Amendment of the Internal Regulations of Governance
Council discussed a notice of motion regarding the amendment of the internal regulations of governance and the electoral timeline. The timeline originally called for the approval of referendum questions on October 27, however, there is no Council meeting that day. An additional meeting was scheduled for October 20 to accommodate the two readings required for referendum questions.
2016-2017 SSMU Budget
VP Finance Niall Carolan gave an extended presentation on SSMU’s 2016-2017 budget to SSMU council members. The presentation focused on SSMU’s sources of revenue, with an emphasis on SSMU’s operations.
Carolan didn’t go into the details of SSMU’s investment portfolio, which he himself described as “extremely boring.” He did detail SSMU operations, however, like the Student Run Cafe (SRC), Gerts, and Mini Courses. For each of SSMU’s operations, Carolan highlighted its respective profitabilities, challenges, risks, and opportunities.
During a discussion of corporate sponsorship, Carolan acknowledged the contentious nature of the topic, as SSMU’s corporatization of student spaces has faced widespread criticism from the McGill community. Despite this, he explained that the revenue from advertising contracts has helped fund SSMU’s operations.
“The revenue generated from that sponsorship goes directly into offsetting the costs of running this building,” explained Carolan.
He argued that SSMU must strike a productive balance which would allow them to limit the negative impact that corporatization might have on the student body while securing the revenues necessary to hold events and reduce the Society’s overall deficit. Carolan also expressed a desire to make the sponsorship more student-centered.
The Student-Run Cafe
Several questions about Carolan’s presentation centered around the Student-Run Cafe (SRC) in the Shatner building. Carolan explained that total revenue from commercial tenants dropped from approximately $214,000 in the 2015 fiscal year to $154,000 in the 2016 fiscal year, mainly as a result of losing two commercial tenants in the Shatner building with the opening of the SRC. This was a step toward putting a larger focus on student-run initiatives within SSMU, said Carolan, albeit “at a financial cost, which is lost commercial revenue.”
“The revenue generated from that sponsorship goes directly into offsetting the costs of running this building.”
Concerns were raised regarding the SRC’s deficit, which was nearly $70,000 in 2015. In 2016, it was near $120,000. According to Carolan, this was primarily because, while the number of daily transactions has risen substantially over the past year, the amount of labour and food required to run the cafe has, as a result, also increased. Furthermore, the SRC is required to use locally sourced and produced ingredients, while also assuring that the sources of food have fair labour practices. “These are good mandates, but it does restrict our ability to be profitable,” said Carolan.
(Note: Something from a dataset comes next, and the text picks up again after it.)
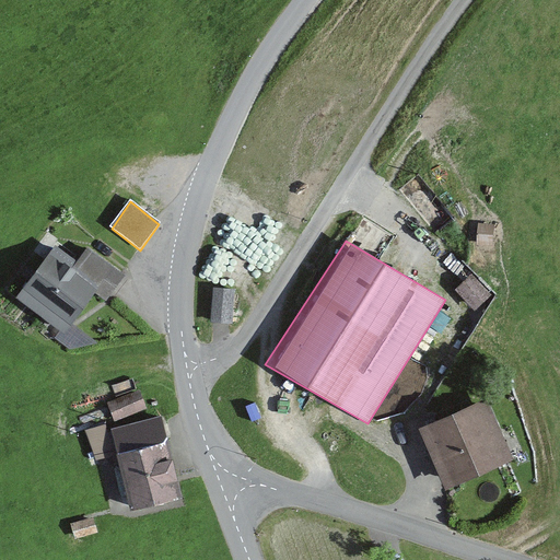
[(77,264),(57,248),(19,300),(65,334),(95,293),(108,303),(127,278),(88,248),(77,264)]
Carolan also addressed the fact that SSMU’s Memorandum of Agreement (MoA) prevents the SRC from advertising anywhere on campus except inside the Shatner building, which limits its profitability even more. Overall, he said, SRC now stands as the single biggest contributor to past SSMU deficits. However, he assured councillors that the cafe has been investigating new streams of revenue. This includes expanded catering services.
“These are good mandates, but it does restrict our ability to be profitable.”
In light of this discussion, Senate Caucus representative Joshua Chin asked at what point one should start asking “existential questions” about the SRC, since it appears that the SRC has little alternative but to run a deficit.
A previous version of this article stated, “The notice mentioned a Legislative Council meeting on October 20, but as there is no scheduled meeting that day, Council will have to meet earlier to approve the amendment motion.” In fact, Council added another meeting on October 20 to approve referendum questions, as the original electoral timeline called for approval on October 27, but there is no Council meeting that day. The Daily regrets the error.